# Pot metal prep



## Center_line_Painting (Jun 4, 2017)

I have come across a new task. I have some pot metal outdoor lighting fixtures I want to refinish. My guess is that they are zinc rich based on the type of corrosion present. What kind of primer would you use? I was just going to go for XIM..all surface oil based primer or procryl......but am curious what you all have to say. I’m just throwing out guesses with reliable primers


----------



## Holland (Feb 18, 2011)

Center_line_Painting said:


> I have come across a new task. I have some pot metal outdoor lighting fixtures I want to refinish. My guess is that they are zinc rich based on the type of corrosion present. What kind of primer would you use? I was just going to go for XIM..all surface oil based primer or procryl......but am curious what you all have to say. I’m just throwing out guesses with reliable primers


pretty sure avoid using anything oil-based with zinc.


----------



## cocomonkeynuts (Apr 14, 2017)

We clean em out pretty good, scuff with a fine sponge then rattle can with rustoleum rusty metal primer. Spray with mooreglo hvlp. Look brand new and very easy...


----------



## Holland (Feb 18, 2011)

“At its most basic, the issue is Zinc is a highly reactive pigment that forms soaps in contact with free fatty acids found oils, which can cause adhesion problems, while its unique crystalline structure appears to inhibit or interrupt the full curing of an oil paint film, leaving it weakened and more susceptible to cracking.”


----------



## Center_line_Painting (Jun 4, 2017)

I see the current oil based finish didn’t work. The entire thing corroded and the paint film comes off in huge flakes. what suggestions are out there?
Thank you @cocomonkeynuts for sharing your advice!


----------



## finishesbykevyn (Apr 14, 2010)

I agree with holland. If it's galvanized, there are are good acrylic primers for this. Sadly, sometimes it's more price consious to just buy a new light..


----------



## Ramus8T (Jan 14, 2020)

finishesbykevyn said:


> I agree with holland. If it's galvanized, there are are good acrylic primers for this. Sadly, sometimes it's more price consious to just buy a new light..

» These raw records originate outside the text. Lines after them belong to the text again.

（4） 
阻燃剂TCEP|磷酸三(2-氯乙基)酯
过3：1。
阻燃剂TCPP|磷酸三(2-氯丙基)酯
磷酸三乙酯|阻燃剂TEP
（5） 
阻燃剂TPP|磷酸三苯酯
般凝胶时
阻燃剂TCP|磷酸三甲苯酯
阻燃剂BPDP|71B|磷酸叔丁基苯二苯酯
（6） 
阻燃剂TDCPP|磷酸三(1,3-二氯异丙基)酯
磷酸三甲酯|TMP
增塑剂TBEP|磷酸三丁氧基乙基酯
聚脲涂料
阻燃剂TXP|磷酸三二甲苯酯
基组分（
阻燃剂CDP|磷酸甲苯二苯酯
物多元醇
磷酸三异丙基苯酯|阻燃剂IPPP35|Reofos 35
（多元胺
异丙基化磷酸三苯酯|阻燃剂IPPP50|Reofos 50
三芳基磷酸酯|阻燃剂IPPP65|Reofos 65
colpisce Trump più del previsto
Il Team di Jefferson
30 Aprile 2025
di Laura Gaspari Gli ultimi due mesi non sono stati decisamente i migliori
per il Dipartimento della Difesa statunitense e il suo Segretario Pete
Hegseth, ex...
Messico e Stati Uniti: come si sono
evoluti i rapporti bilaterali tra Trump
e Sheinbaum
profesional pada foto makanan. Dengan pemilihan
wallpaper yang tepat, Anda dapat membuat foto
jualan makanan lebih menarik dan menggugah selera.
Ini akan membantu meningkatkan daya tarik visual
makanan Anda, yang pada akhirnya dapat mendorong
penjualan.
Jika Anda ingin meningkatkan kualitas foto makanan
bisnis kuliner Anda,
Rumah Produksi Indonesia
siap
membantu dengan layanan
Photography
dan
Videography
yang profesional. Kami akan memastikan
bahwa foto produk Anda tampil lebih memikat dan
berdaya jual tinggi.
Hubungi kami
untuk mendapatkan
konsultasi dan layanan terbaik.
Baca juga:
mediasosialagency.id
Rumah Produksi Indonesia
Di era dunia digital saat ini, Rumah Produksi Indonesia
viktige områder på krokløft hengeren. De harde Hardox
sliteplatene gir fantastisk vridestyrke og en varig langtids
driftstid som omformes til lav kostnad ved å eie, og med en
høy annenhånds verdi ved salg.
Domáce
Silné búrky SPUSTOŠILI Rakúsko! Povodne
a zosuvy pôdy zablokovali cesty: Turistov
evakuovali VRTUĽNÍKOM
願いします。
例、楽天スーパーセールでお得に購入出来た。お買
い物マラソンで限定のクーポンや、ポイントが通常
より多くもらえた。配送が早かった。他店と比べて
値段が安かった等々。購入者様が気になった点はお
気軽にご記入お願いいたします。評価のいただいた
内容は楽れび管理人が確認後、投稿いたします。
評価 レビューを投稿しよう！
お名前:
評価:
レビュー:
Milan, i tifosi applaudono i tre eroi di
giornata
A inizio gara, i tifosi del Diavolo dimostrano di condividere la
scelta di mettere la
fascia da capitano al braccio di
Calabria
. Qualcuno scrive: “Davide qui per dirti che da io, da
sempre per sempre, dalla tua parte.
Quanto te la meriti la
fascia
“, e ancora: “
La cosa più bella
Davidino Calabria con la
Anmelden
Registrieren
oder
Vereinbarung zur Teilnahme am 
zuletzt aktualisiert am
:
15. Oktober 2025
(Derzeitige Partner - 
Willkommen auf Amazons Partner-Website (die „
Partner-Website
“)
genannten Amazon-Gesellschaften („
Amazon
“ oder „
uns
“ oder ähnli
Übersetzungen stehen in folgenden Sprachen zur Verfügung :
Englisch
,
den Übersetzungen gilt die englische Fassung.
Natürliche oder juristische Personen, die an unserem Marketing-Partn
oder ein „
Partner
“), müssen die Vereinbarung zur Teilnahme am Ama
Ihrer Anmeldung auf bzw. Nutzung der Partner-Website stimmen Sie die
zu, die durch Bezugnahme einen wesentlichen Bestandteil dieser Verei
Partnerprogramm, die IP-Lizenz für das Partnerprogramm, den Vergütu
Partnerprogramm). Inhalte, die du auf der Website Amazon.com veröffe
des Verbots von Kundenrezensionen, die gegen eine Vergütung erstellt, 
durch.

Maybe if you are the homeowner doing it yourself, otherwise having the painter take care of it is cheaper than having an electrician come in and replace it. 


Sent from my iPhone using Tapatalk


----------



## finishesbykevyn (Apr 14, 2010)

Ramus8T said:


> Maybe if you are the homeowner doing it yourself, otherwise having the painter take care of it is cheaper than having an electrician come in and replace it.
> 
> 
> Sent from my iPhone using Tapatalk


I think it's a toss up. I assumed the light would come down for painting regardless. ? But maybe not.


----------



## Packard (May 2, 2018)

My father was in the electroplating business, and they were frequently called on to plate over zinc die castings. They cleaned the brand new castings with either a mild acid or a mild caustic prior to finishing, Apparently both work. But zinc is highly reactive so only a mild bath was used. 

I don't know how they decided on the acid/caustic choice however. And plating requires a cleaner surface than painting does. But I would soak the parts in hot water with soap (Dawn dish washing soap, for example). If they are small parts that you can place in Crock Pot, then let them soak overnight with the dish washing soap and hot. Rinse well and they should be perfectly clean and ready for a primer.


----------



## kentdalimp (Aug 15, 2013)

I can't tell from your post if the Metal is old or new. 

Either way, if it was painted before you should remove the existing paint. Then it should be etched to remove any passivation. We've had Good luck with Krud Kutter Clean and Etch [LINK] 

At that point use a good Primer for Galvanized Metal: SW Procryl [LINK] or PPG Pitt Tech Plus [LINK]

From there you could Top Coat with pretty much anything. Not sure it's worth a High Performance coating if its just lights around your house. 

Of course this is assuming these are Galvanized and not some other form of Organic Zinc coating.


----------